Start of DATASET CONTENT

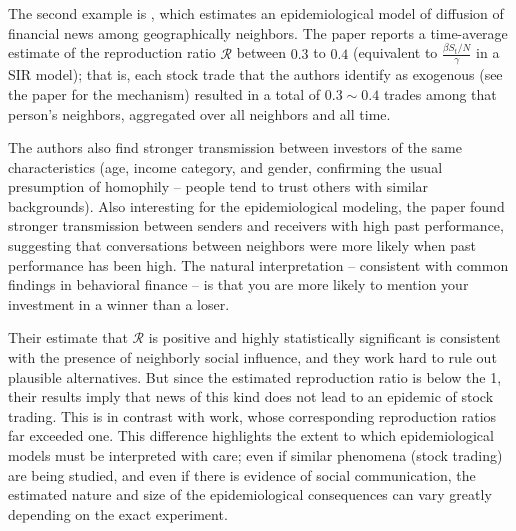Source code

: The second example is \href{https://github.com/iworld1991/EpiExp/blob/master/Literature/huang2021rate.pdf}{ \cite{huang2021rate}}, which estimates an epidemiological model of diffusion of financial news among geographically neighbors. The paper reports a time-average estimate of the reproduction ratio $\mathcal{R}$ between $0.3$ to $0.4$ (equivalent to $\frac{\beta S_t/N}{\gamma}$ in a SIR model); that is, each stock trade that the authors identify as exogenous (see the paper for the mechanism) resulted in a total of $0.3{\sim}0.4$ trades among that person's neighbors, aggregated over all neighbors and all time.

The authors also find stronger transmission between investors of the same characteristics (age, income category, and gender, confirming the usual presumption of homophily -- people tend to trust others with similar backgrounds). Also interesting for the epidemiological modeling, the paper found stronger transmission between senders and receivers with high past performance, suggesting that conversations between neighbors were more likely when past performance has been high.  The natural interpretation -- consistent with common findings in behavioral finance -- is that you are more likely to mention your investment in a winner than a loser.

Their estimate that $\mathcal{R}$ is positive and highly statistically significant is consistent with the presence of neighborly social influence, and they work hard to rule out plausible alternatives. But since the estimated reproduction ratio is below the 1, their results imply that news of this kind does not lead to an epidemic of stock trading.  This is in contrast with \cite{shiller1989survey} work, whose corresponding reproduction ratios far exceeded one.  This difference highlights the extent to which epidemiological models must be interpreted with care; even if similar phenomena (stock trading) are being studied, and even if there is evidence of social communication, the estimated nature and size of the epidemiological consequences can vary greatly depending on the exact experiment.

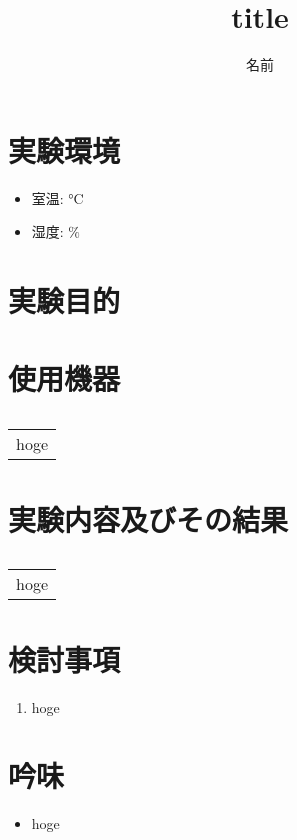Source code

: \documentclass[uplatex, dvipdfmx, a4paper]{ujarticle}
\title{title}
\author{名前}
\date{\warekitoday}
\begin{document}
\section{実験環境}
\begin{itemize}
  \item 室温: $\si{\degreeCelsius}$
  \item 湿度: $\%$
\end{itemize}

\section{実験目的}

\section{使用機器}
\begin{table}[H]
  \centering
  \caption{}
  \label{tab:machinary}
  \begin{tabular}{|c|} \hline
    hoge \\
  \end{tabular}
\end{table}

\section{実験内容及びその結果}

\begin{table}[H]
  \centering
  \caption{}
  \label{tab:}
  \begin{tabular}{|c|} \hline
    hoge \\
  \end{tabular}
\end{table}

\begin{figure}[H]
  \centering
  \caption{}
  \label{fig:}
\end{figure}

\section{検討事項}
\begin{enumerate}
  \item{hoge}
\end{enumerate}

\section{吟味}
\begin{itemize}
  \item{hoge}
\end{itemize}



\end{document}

End of DATASET CONTENT
Start of DATASET CONTENT

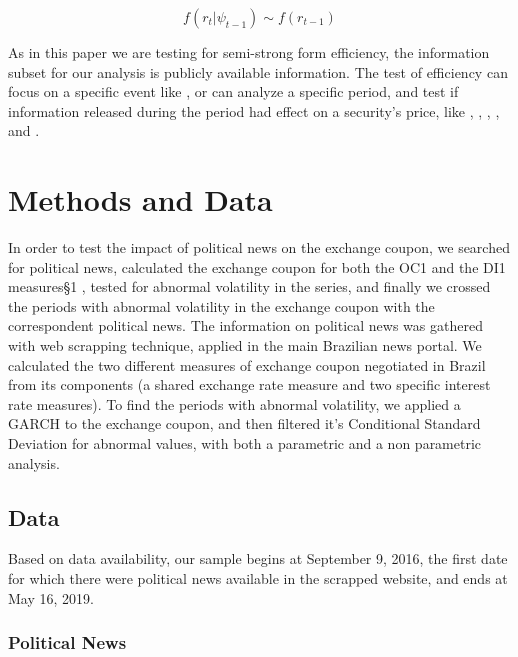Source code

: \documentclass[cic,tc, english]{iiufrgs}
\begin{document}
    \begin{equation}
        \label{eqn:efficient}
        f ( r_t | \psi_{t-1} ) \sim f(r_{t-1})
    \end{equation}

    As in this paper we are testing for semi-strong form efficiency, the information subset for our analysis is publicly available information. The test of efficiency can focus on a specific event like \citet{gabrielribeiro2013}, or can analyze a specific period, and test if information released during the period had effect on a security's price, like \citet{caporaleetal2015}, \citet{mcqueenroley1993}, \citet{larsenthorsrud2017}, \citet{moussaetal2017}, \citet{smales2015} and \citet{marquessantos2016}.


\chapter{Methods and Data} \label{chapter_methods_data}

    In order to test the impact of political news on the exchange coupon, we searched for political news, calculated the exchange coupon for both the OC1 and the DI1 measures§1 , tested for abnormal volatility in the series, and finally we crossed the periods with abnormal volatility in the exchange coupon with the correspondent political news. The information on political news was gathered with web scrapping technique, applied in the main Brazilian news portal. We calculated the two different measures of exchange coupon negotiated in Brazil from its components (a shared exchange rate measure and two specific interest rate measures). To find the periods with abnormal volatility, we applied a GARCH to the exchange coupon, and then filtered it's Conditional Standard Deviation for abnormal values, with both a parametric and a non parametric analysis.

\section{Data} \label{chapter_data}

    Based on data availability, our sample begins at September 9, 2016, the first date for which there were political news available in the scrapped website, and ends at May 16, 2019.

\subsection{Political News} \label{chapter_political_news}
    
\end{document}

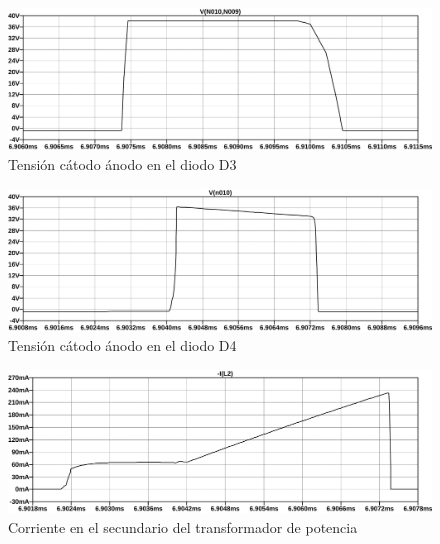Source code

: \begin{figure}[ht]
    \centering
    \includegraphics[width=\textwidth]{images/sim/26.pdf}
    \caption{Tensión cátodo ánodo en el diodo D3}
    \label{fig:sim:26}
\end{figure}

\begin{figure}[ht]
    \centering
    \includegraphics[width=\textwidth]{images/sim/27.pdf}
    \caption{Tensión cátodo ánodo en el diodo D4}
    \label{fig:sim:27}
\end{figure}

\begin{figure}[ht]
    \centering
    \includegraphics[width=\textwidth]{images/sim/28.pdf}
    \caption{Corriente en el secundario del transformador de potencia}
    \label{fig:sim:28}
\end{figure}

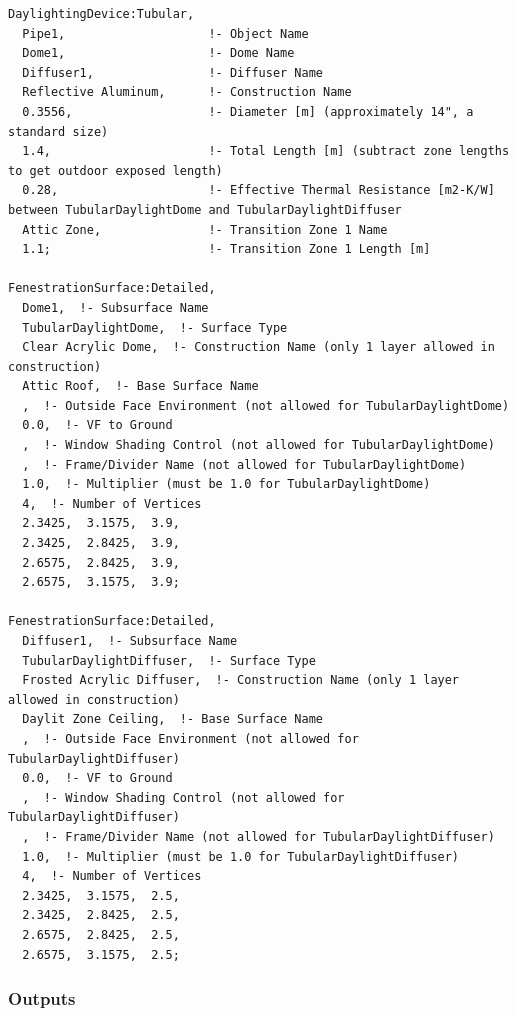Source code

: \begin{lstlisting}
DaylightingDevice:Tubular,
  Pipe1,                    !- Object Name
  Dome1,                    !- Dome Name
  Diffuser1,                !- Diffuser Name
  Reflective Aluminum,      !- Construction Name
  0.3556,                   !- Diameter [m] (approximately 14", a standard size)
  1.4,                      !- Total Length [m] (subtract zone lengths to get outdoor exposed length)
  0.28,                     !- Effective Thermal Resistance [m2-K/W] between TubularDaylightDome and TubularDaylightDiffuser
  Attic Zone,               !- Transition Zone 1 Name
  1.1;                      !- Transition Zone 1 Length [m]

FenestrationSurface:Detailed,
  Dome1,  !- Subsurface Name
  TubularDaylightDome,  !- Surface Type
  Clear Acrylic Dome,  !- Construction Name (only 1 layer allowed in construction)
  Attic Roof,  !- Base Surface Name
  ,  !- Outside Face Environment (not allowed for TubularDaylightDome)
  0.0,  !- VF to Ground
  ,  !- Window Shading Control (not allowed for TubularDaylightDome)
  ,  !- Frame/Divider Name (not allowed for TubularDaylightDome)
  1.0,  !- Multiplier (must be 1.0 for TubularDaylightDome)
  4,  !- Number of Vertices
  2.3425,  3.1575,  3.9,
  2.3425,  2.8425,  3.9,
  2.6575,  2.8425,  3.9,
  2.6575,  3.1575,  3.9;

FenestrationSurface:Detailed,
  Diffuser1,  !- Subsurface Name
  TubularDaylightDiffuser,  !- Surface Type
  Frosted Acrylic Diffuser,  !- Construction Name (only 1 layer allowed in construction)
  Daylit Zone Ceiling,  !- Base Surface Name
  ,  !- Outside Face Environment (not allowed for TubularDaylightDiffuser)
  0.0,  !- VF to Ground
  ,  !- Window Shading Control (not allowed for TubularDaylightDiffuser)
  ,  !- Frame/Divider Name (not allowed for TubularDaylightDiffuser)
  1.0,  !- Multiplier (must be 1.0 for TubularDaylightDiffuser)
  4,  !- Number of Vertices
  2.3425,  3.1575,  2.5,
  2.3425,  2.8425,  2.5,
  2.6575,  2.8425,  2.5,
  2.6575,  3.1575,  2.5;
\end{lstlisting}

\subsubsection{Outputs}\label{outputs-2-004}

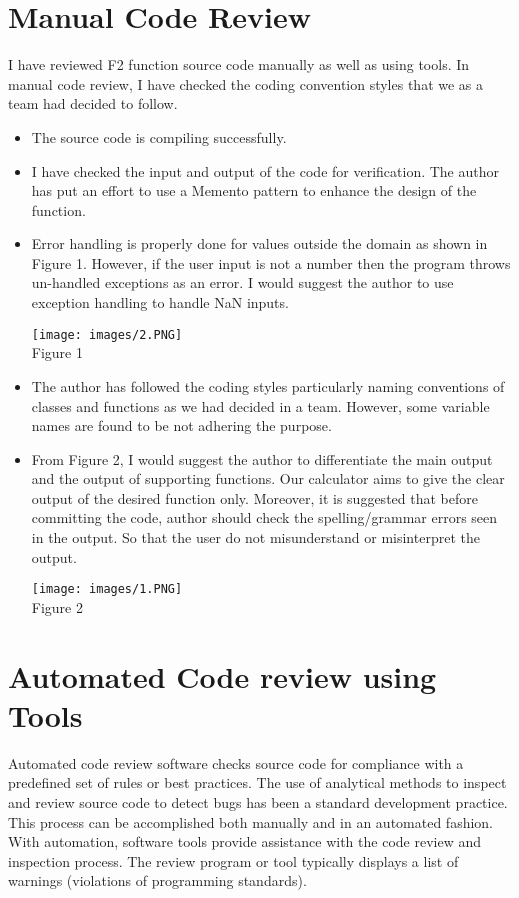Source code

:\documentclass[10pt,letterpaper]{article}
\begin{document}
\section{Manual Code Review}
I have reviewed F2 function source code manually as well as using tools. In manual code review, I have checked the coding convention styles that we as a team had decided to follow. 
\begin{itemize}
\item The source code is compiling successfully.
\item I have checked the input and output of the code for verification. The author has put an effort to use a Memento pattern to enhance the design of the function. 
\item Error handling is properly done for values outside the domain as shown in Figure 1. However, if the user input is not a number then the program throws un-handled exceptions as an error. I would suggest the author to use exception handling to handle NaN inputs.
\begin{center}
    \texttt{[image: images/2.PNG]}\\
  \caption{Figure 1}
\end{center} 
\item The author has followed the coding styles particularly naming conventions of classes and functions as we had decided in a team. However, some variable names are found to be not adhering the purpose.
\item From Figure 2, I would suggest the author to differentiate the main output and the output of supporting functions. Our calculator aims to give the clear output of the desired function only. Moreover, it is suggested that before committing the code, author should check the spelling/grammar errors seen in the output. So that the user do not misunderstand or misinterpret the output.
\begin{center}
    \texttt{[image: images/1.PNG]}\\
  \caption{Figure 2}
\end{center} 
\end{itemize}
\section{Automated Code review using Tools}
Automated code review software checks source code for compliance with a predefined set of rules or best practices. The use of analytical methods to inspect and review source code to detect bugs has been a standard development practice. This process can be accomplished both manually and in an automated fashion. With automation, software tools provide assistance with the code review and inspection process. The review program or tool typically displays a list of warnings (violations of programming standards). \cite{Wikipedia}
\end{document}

End of DATASET CONTENT
Start of DATASET CONTENT

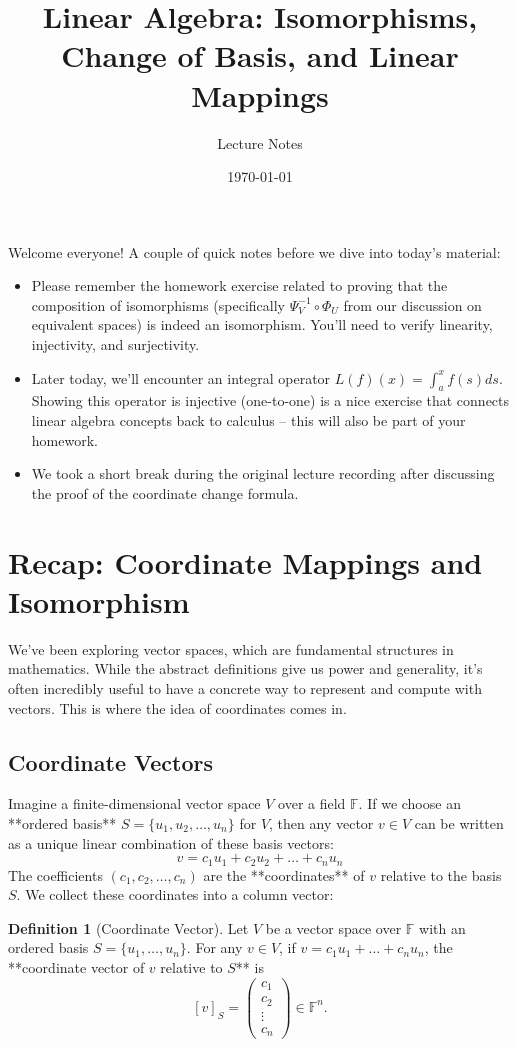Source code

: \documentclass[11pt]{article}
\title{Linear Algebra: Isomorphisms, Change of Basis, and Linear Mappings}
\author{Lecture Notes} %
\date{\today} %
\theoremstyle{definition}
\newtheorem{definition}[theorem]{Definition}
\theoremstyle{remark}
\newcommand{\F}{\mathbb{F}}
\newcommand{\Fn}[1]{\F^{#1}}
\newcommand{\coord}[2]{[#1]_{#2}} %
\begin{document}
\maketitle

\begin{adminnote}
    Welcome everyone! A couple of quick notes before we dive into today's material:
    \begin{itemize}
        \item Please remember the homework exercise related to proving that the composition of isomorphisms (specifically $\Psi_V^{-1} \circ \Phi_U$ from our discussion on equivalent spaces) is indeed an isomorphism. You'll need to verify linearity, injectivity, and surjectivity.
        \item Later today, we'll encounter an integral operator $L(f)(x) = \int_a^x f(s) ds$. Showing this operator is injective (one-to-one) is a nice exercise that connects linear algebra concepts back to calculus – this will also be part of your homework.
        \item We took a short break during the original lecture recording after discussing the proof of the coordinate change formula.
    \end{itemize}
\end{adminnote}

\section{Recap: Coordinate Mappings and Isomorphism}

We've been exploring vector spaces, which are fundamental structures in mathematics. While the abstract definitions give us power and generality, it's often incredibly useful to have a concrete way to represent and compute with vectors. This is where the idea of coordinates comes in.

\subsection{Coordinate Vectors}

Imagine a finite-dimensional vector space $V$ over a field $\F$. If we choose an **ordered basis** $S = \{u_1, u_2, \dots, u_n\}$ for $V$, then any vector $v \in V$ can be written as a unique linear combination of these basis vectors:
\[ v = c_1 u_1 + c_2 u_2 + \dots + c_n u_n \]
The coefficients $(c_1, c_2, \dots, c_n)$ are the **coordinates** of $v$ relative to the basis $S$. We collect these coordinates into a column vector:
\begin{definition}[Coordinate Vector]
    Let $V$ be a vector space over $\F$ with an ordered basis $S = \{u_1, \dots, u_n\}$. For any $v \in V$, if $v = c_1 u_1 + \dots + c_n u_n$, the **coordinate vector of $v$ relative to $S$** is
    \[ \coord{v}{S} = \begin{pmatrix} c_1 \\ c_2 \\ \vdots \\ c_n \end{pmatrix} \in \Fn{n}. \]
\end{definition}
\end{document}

End of DATASET CONTENT

Reproducing the whole listing above is not the task. Copy exactly only the lines from the one with "handle NaN inputs." to the one with "adhering the purpose.", both kept.

\item Error handling is properly done for values outside the domain as shown in Figure 1. However, if the user input is not a number then the program throws un-handled exceptions as an error. I would suggest the author to use exception handling to handle NaN inputs.
\begin{center}
    \texttt{[image: images/2.PNG]}\\
  \caption{Figure 1}
\end{center} 
\item The author has followed the coding styles particularly naming conventions of classes and functions as we had decided in a team. However, some variable names are found to be not adhering the purpose.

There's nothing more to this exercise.